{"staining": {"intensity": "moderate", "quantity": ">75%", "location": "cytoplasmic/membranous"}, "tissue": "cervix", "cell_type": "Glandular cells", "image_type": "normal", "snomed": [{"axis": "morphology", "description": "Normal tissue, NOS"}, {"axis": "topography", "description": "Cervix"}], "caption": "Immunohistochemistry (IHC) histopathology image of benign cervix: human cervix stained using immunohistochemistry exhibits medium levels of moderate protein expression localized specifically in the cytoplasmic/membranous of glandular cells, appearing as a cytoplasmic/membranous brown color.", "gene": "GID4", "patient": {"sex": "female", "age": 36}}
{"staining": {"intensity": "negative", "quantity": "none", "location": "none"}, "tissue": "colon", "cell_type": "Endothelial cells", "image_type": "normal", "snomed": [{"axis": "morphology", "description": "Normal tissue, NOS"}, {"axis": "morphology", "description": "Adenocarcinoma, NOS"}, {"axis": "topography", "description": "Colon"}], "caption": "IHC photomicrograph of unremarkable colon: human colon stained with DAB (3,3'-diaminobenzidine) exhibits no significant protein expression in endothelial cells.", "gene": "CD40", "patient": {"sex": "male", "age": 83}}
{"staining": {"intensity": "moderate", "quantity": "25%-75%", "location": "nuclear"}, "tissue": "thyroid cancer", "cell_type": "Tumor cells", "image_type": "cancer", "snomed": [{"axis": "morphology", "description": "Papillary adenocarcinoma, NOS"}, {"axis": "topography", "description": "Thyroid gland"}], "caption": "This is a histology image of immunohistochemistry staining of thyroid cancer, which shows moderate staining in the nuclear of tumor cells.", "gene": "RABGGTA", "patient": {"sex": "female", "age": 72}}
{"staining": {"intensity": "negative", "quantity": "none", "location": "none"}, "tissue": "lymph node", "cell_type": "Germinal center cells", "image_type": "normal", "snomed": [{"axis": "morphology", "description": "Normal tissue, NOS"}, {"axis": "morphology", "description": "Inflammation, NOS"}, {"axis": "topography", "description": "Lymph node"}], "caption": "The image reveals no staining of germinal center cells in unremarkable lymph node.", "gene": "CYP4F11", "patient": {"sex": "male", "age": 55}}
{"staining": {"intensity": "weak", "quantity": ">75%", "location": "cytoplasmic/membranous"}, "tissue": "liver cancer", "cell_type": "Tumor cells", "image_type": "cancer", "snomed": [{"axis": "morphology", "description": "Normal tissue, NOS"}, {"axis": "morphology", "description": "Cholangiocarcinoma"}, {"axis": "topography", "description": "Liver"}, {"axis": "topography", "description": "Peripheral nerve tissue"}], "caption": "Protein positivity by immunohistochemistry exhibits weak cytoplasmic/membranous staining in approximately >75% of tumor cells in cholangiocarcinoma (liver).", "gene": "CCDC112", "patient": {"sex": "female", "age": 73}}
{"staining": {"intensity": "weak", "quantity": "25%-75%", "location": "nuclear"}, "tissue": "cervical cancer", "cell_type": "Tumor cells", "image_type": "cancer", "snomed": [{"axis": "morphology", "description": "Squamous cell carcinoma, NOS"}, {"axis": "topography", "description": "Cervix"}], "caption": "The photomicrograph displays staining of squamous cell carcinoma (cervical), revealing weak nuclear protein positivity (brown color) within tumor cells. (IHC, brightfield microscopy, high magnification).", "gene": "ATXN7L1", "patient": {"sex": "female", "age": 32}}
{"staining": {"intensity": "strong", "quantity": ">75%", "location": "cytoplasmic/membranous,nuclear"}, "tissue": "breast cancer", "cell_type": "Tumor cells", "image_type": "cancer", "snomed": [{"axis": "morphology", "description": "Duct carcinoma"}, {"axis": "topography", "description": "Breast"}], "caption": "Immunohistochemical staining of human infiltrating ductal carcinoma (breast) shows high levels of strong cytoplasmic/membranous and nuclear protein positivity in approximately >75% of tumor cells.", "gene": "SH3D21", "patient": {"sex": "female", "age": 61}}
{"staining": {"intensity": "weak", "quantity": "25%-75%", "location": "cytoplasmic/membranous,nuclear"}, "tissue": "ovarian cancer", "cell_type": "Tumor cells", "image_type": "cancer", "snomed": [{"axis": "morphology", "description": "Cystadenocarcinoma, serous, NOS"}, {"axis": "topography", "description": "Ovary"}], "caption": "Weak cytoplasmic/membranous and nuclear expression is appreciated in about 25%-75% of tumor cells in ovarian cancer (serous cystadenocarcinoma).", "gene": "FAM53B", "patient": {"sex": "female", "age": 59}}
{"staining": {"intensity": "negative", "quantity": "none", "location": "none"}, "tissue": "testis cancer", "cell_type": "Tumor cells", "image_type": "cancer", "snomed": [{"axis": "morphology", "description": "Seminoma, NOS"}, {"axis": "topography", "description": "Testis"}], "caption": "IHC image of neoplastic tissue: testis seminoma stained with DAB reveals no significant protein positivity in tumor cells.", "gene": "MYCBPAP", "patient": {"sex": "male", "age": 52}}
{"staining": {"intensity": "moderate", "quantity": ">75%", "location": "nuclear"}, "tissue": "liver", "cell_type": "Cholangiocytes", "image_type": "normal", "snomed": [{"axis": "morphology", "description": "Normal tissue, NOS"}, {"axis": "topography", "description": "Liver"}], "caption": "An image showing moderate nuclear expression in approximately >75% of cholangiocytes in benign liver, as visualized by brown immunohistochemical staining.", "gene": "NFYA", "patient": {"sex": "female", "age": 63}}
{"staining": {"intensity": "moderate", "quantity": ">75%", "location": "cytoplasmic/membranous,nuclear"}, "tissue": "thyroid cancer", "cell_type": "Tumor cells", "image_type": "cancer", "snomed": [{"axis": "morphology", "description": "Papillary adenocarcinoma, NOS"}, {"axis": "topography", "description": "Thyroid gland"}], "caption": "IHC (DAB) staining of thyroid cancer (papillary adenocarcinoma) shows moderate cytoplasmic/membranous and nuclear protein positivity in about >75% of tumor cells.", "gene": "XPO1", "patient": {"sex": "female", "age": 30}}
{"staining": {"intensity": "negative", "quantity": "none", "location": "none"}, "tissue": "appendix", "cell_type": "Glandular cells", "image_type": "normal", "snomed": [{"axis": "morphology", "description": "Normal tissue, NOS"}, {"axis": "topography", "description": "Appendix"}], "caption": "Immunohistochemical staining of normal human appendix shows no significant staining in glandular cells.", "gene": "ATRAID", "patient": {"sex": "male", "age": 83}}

Work required: Each line from the beginning of the entries to the line with "photomicrograph of unremarkable" must be repeated exactly, with both end lines kept and no other lines given.

Written answer:
{"staining": {"intensity": "moderate", "quantity": ">75%", "location": "cytoplasmic/membranous"}, "tissue": "cervix", "cell_type": "Glandular cells", "image_type": "normal", "snomed": [{"axis": "morphology", "description": "Normal tissue, NOS"}, {"axis": "topography", "description": "Cervix"}], "caption": "Immunohistochemistry (IHC) histopathology image of benign cervix: human cervix stained using immunohistochemistry exhibits medium levels of moderate protein expression localized specifically in the cytoplasmic/membranous of glandular cells, appearing as a cytoplasmic/membranous brown color.", "gene": "GID4", "patient": {"sex": "female", "age": 36}}
{"staining": {"intensity": "negative", "quantity": "none", "location": "none"}, "tissue": "colon", "cell_type": "Endothelial cells", "image_type": "normal", "snomed": [{"axis": "morphology", "description": "Normal tissue, NOS"}, {"axis": "morphology", "description": "Adenocarcinoma, NOS"}, {"axis": "topography", "description": "Colon"}], "caption": "IHC photomicrograph of unremarkable colon: human colon stained with DAB (3,3'-diaminobenzidine) exhibits no significant protein expression in endothelial cells.", "gene": "CD40", "patient": {"sex": "male", "age": 83}}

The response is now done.